- [Consignes et exercices]:
• A. Selon le compte rendu de la féria, quel jour Manuel Escribano et Joaquin Galdos ont-ils triomphé face à deux Margé de vuelta ?
• B. Recopiez le passage du compte rendu de la féria allant de "Béziers : retour" jusqu'à "la vuelta posthume.", en y renommant "sixième" en "cinquième".

Béziers : retour sur la féria. Final triomphal avec les toros de Margé et Pedraza

Et une novillada entretenue de Pagès Mailhan (Vidéos)

Béziers-Galdos-Margé-Escribano

Retour sur la féria de Béziers avec les photos et Reseñas de Patrick Colleoni http://torobravo.fr/ et les vidéos de Feria Tv  http://www.feria.tv/index.htm

Samedi 17 août : Triomphe de Manuel Escribano et de Joaquin Galdos face à deux Margé de vuelta.

Une course en deux parties, de celles qui font commencent mal et qui finalement évoluent a mas. Le doute de voir un bon spectacle s’est installé au terme de la première partie de cette corrida où les trois premiers pensionnaires des Monteilles ont affiché peu de caste, s’avérant mansotes et parados aux derniers. Vinrent ensuite le bon quatrième, primé de la vuelta, et surtout l’excellent sixième encore meilleur, lui aussi honoré de la vuelta posthume.

- [Boîtes englobantes avec points clés]:
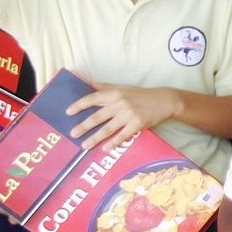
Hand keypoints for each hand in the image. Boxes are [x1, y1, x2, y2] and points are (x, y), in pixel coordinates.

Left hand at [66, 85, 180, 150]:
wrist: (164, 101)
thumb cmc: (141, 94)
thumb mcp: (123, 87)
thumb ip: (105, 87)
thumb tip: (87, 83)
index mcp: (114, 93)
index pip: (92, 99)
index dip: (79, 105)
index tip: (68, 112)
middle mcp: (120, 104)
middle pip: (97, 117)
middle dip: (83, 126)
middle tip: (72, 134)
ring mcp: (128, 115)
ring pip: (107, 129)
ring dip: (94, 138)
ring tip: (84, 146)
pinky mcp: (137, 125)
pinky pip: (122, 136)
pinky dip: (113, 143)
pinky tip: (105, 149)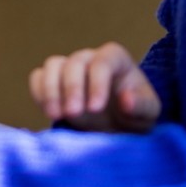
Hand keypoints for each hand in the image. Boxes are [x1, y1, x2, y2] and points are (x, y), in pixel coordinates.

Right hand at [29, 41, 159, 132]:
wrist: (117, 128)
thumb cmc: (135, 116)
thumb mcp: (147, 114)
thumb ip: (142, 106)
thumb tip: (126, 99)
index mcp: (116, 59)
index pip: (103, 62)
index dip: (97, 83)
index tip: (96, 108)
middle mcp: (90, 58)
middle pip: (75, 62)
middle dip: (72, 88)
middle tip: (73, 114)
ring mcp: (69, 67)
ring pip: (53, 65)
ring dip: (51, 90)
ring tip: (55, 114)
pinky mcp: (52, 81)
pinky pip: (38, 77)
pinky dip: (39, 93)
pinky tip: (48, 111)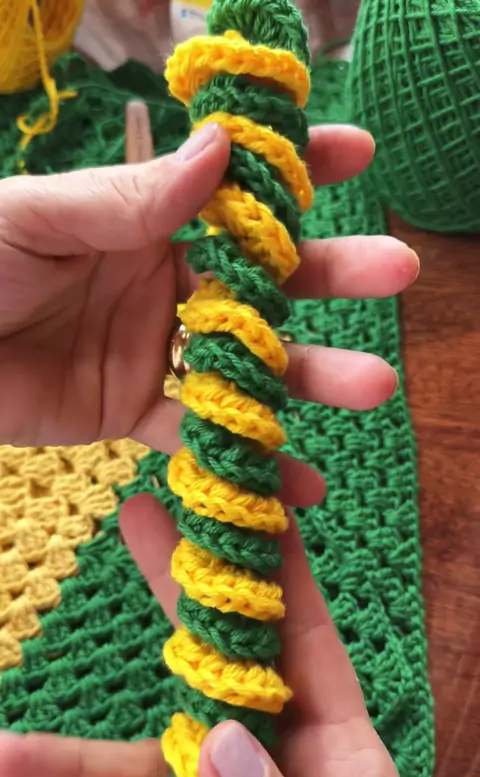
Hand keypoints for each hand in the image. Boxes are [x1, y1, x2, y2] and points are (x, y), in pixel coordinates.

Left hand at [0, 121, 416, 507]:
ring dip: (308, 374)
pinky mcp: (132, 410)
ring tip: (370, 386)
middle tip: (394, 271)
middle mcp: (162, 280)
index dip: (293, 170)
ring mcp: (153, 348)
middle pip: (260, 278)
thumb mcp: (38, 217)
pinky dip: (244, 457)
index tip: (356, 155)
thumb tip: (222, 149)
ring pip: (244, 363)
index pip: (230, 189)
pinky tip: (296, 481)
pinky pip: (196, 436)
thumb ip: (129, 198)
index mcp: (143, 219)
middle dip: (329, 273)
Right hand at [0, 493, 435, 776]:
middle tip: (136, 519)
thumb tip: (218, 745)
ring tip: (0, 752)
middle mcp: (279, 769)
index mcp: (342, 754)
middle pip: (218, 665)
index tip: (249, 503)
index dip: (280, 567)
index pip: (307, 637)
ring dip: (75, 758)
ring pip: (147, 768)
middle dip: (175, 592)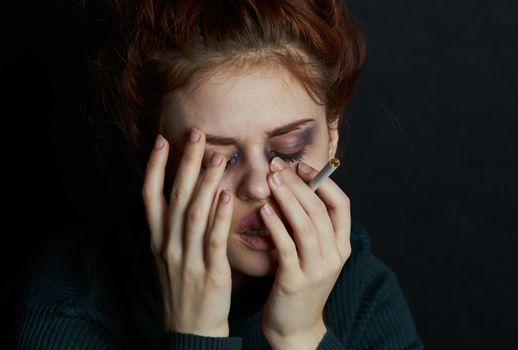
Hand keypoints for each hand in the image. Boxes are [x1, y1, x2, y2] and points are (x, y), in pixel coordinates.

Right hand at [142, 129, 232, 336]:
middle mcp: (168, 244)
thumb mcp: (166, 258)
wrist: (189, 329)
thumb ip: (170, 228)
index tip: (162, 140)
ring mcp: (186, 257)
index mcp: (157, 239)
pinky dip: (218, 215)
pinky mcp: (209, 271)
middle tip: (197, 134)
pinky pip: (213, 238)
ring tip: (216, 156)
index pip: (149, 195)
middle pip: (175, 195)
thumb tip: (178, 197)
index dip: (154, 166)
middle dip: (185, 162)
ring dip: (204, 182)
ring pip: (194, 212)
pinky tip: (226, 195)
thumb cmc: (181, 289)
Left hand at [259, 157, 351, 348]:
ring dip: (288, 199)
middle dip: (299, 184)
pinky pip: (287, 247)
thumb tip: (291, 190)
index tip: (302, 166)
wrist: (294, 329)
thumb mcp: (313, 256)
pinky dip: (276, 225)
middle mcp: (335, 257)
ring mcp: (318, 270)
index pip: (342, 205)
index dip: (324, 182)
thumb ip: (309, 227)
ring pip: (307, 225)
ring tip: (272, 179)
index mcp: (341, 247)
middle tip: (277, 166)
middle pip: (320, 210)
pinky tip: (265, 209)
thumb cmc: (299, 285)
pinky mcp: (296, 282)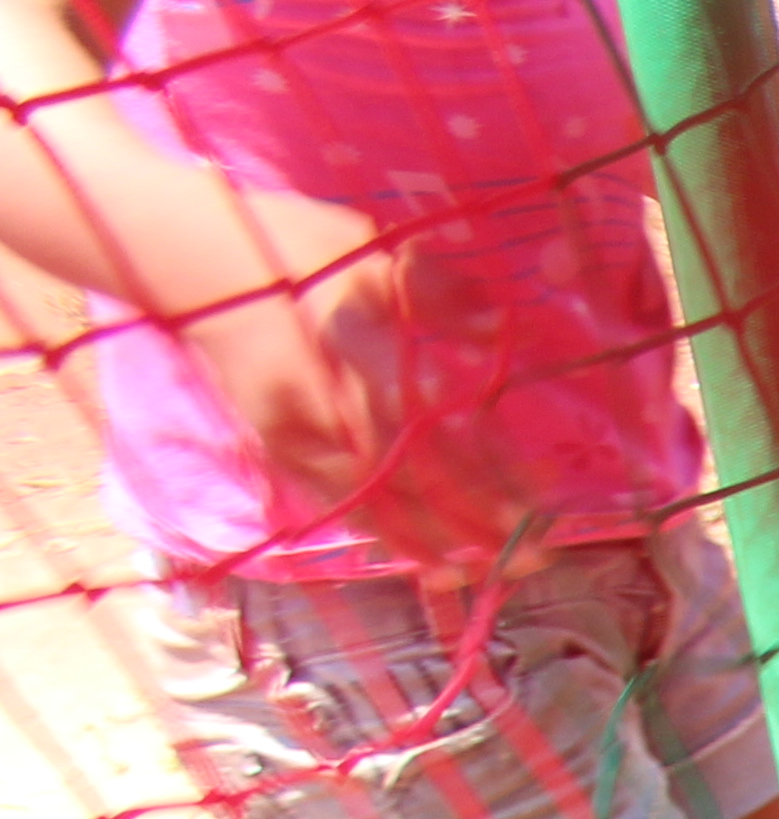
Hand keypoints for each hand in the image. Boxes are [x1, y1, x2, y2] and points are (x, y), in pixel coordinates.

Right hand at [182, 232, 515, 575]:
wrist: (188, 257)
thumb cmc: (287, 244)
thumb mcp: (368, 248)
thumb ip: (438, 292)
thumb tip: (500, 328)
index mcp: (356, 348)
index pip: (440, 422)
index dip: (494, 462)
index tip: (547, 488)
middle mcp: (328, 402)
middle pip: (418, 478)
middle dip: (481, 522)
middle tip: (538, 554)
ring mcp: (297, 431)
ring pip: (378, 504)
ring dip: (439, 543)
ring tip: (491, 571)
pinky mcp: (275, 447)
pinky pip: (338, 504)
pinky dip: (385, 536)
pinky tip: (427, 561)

- [Vos réponses rédigées]:
• A. Le samedi 17 août.

• B.
Béziers : retour sur la féria. Final triomphal avec les toros de Margé et Pedraza

Et une novillada entretenue de Pagès Mailhan (Vidéos)

Béziers-Galdos-Margé-Escribano

Retour sur la féria de Béziers avec les photos et Reseñas de Patrick Colleoni http://torobravo.fr/ et les vidéos de Feria Tv  http://www.feria.tv/index.htm

Samedi 17 août : Triomphe de Manuel Escribano et de Joaquin Galdos face à deux Margé de vuelta.

Une course en deux parties, de celles qui font commencent mal et qui finalement évoluent a mas. Le doute de voir un bon spectacle s’est installé au terme de la première partie de cette corrida où les trois premiers pensionnaires des Monteilles ont affiché peu de caste, s’avérant mansotes et parados aux derniers. Vinrent ensuite le bon quatrième, primé de la vuelta, et surtout l’excellent cinquième encore meilleur, lui aussi honoré de la vuelta posthume.